= Exercise aim =
The pictures get left out, but everything else in the listing below must be duplicated exactly.

(Records)

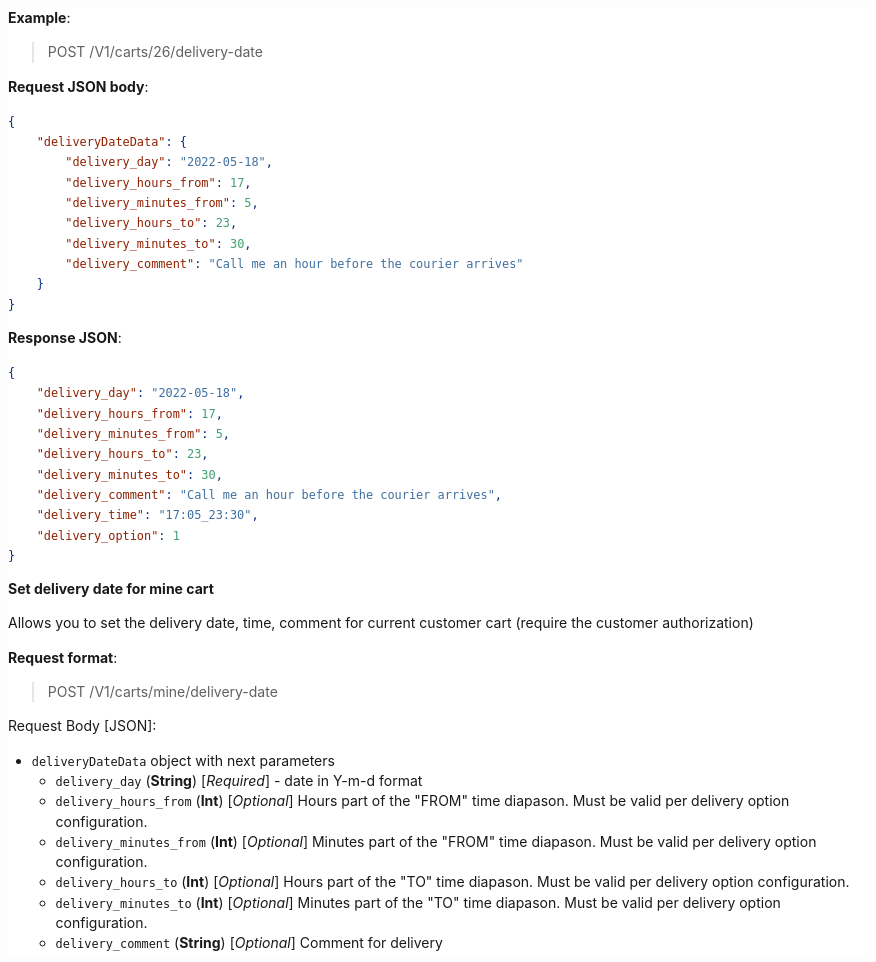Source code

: **Example**:

> POST /V1/carts/26/delivery-date

**Request JSON body**:

```json
{
    "deliveryDateData": {
        "delivery_day": "2022-05-18",
        "delivery_hours_from": 17,
        "delivery_minutes_from": 5,
        "delivery_hours_to": 23,
        "delivery_minutes_to": 30,
        "delivery_comment": "Call me an hour before the courier arrives"
    }
}
```

**Response JSON**:

```json
{
    "delivery_day": "2022-05-18",
    "delivery_hours_from": 17,
    "delivery_minutes_from": 5,
    "delivery_hours_to": 23,
    "delivery_minutes_to": 30,
    "delivery_comment": "Call me an hour before the courier arrives",
    "delivery_time": "17:05_23:30",
    "delivery_option": 1
}
```

**Set delivery date for mine cart**

Allows you to set the delivery date, time, comment for current customer cart (require the customer authorization)

**Request format**:

> POST /V1/carts/mine/delivery-date

Request Body [JSON]:

- `deliveryDateData` object with next parameters
    - `delivery_day` (**String**) [_Required_] - date in Y-m-d format
    - `delivery_hours_from` (**Int**) [_Optional_] Hours part of the "FROM" time diapason. Must be valid per delivery option configuration.
    - `delivery_minutes_from` (**Int**) [_Optional_] Minutes part of the "FROM" time diapason. Must be valid per delivery option configuration.
    - `delivery_hours_to` (**Int**) [_Optional_] Hours part of the "TO" time diapason. Must be valid per delivery option configuration.
    - `delivery_minutes_to` (**Int**) [_Optional_] Minutes part of the "TO" time diapason. Must be valid per delivery option configuration.
    - `delivery_comment` (**String**) [_Optional_] Comment for delivery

(End Records)

= Answer to this problem =
Source code

: **Example**:

> POST /V1/carts/26/delivery-date

**Request JSON body**:

```json
{
    "deliveryDateData": {
        "delivery_day": "2022-05-18",
        "delivery_hours_from": 17,
        "delivery_minutes_from": 5,
        "delivery_hours_to": 23,
        "delivery_minutes_to": 30,
        "delivery_comment": "Call me an hour before the courier arrives"
    }
}
```

**Response JSON**:

```json
{
    "delivery_day": "2022-05-18",
    "delivery_hours_from": 17,
    "delivery_minutes_from": 5,
    "delivery_hours_to": 23,
    "delivery_minutes_to": 30,
    "delivery_comment": "Call me an hour before the courier arrives",
    "delivery_time": "17:05_23:30",
    "delivery_option": 1
}
```

**Set delivery date for mine cart**

Allows you to set the delivery date, time, comment for current customer cart (require the customer authorization)

**Request format**:

> POST /V1/carts/mine/delivery-date

Request Body [JSON]:

- `deliveryDateData` object with next parameters
    - `delivery_day` (**String**) [_Required_] - date in Y-m-d format
    - `delivery_hours_from` (**Int**) [_Optional_] Hours part of the "FROM" time diapason. Must be valid per delivery option configuration.
    - `delivery_minutes_from` (**Int**) [_Optional_] Minutes part of the "FROM" time diapason. Must be valid per delivery option configuration.
    - `delivery_hours_to` (**Int**) [_Optional_] Hours part of the "TO" time diapason. Must be valid per delivery option configuration.
    - `delivery_minutes_to` (**Int**) [_Optional_] Minutes part of the "TO" time diapason. Must be valid per delivery option configuration.
    - `delivery_comment` (**String**) [_Optional_] Comment for delivery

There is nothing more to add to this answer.